On the one hand, Jesus and the prophets have very little positive to say about the rich and sympathize more with the poor.  On the other hand, God put the first man and woman in a paradise of plenty, and the vision of the new heavens and the new earth is a vision of opulence, feasting, and prosperity.

And then you have the famous “middle class” passage: “Remove far from me falsehood and lying; give me neither poverty nor riches; feed me with the food that is needful for me, lest I be full and deny you and say, ‘Who is the Lord?’ or lest I be poor and steal and profane the name of my God” (Proverbs 30:5-6).  It is impossible to give a one sentence summary of the Bible’s perspective on money.

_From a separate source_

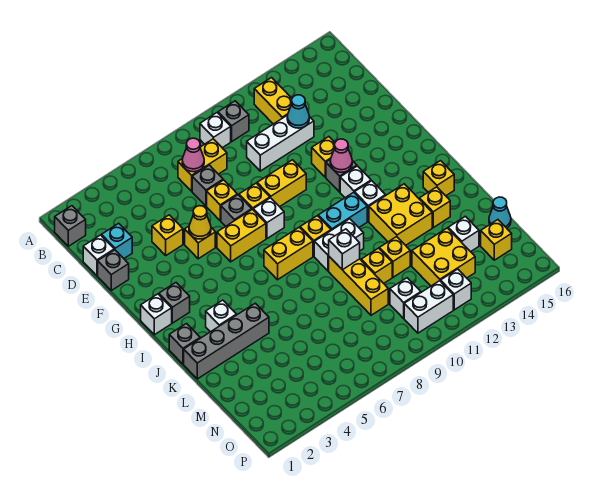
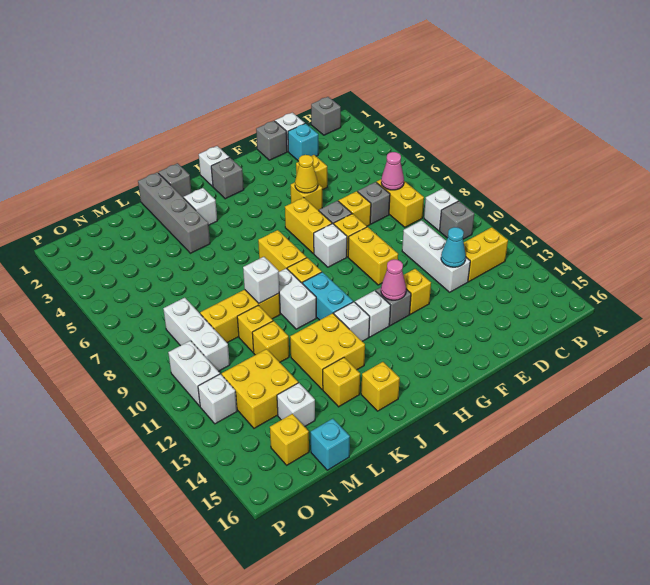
cyan 1x1 cone [489,197,511,228] -> cyan 1x1 brick [311,419,350,470]
white 1x1 brick [390,278,421,318] -> white 1x3 brick [163,298,230,371]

But it is possible to give a one sentence summary on what God thinks about loving money.  The love of money is a very, very bad thing.  “No one can serve two masters, for either he will hate the one and love the other, or he will be devoted to the one and despise the other. You cannot serve God and money” (Matt. 6:24).  “For the love of money is a root of all kinds of evils. It is through this craving that some have wandered away from the faith and pierced themselves with many pangs” (1 Tim. 6:10).  “Keep yourself free from the love of money” (Hebrews 13:5).  Read Ecclesiastes sometime and you’ll see that the love of money does not satisfy, compromises our integrity, produces worry, ruins relationships, provides no lasting security, and does nothing to accomplish anything good for us in eternity.  When we are greedy, it is bad for others and worse for ourselves.

The opposite of the love of money is generosity.  Instead of hoarding our money, we hand it over.  Instead of building bigger barns, we nurture bigger hearts.  Instead of looking to take, we seek to give.  We who have been given everything—life, food, family, freedom, new birth, forgiveness, redemption, the Holy Spirit, the promise of an unimaginable inheritance—surely ought to give something to those who need our help.  Gospel people know that to whom much is given, much is expected.